BARBWIRE
Contents
Casino
alchemist Wynn turns high art into low taxes
by
ANDREW
BARBANO
Expanded
from the 4-18-99 Sunday Daily Sparks, Nev., Tribune
Last week, the Nevada
State Senate voted 14 to 7 to grant Las Vegas billionaire Steve Wynn
corporate welfare beyond the wildest dreams of greed.
Senate Bill 521 is
so bad it stands to bankrupt the state by making Nevada casinos tax
free.
Our gambling halls
already pay the lowest taxes in the world. They are also the state's
biggest welfare queens.
They shunt property
taxes to downtown redevelopment projects. They skim room tax money for
casino advertising, railroad trenches and convention halls.
All this comes as the
fastest-growing state in the nation encounters trouble paying for that
growth. Las Vegas needs to open a new school every 40 days for the next
10 years but the school district has recently had to fight the Las Vegas
Convention and Visitors Authority, the gambling industry's tax-subsidized
promotional arm, for school construction money. LVCVA has been trying
to steal $12 million a year from room tax funds promised for schools.

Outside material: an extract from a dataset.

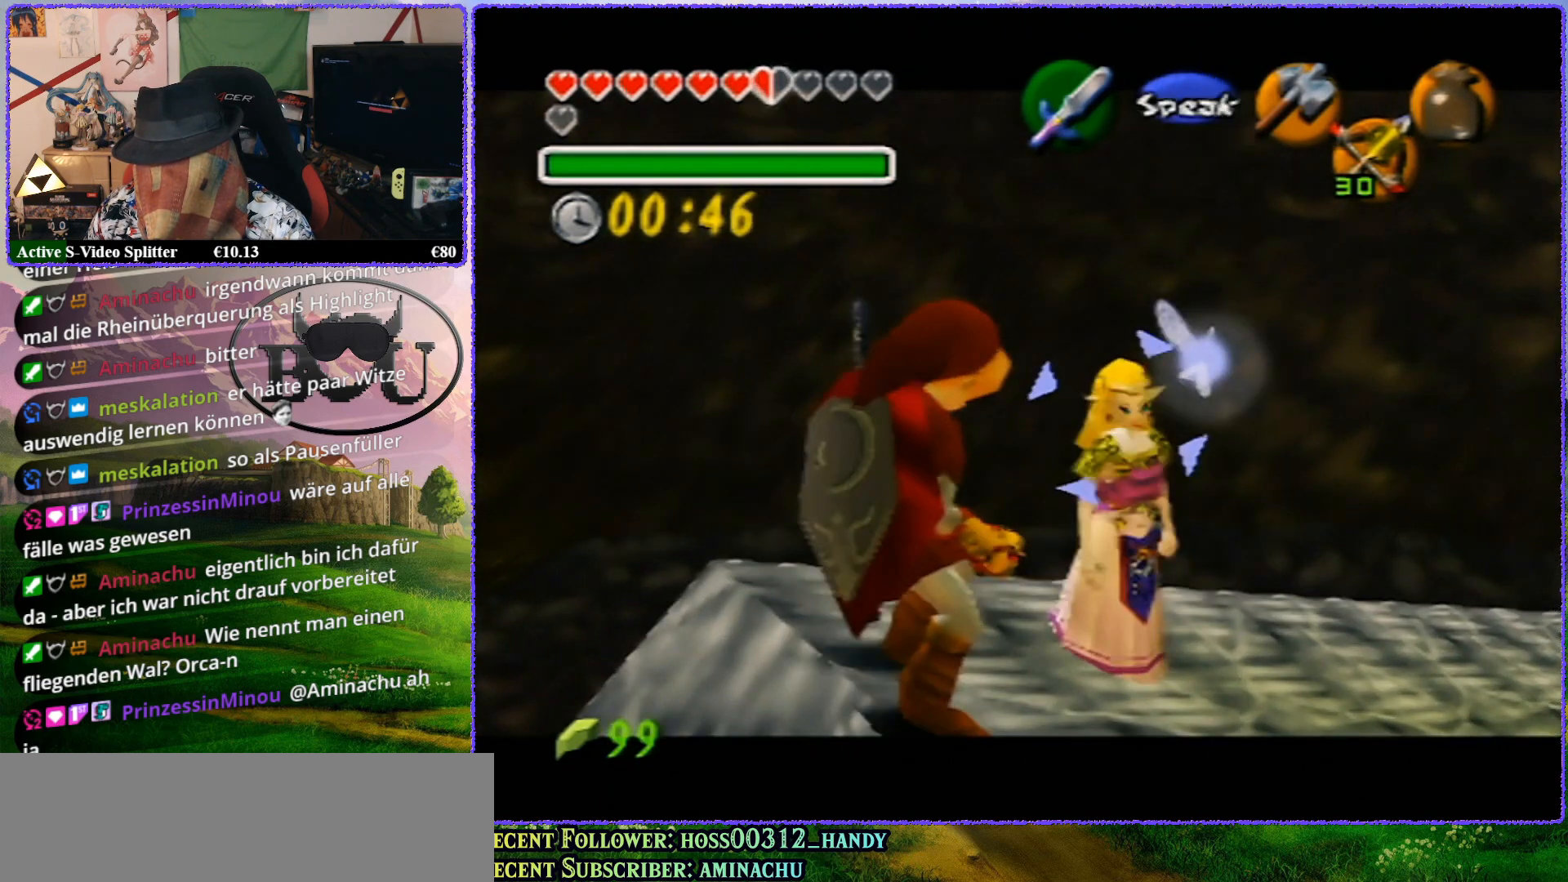
{"buttons": ["Z"], "left_stick": "center", "events": []}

(Go to http://www.lasvegassun.com/sunbin/stories/text/1999/apr/12/508652325.html
Screwing the schools
is really what SB 521 is all about. In the name of art education, casino
mogul Wynn stands to rip off millions from Nevada students for many
years to come.
Wynn thinks school
children should subsidize his $300 million Bellagio Resort art collection.
The tax break passed in 1997 lets Wynn keep money which would otherwise
go to schools if he allows free student viewing 20 hours a week for
35 weeks a year.
Wynn has insisted on
charging everyone, telling reporters last year that he did not want
to "cheapen the experience" by admitting anybody gratis.
"It won't bust anyone
if I make it ten bucks," Wynn told the Reno Gazette-Journal last October.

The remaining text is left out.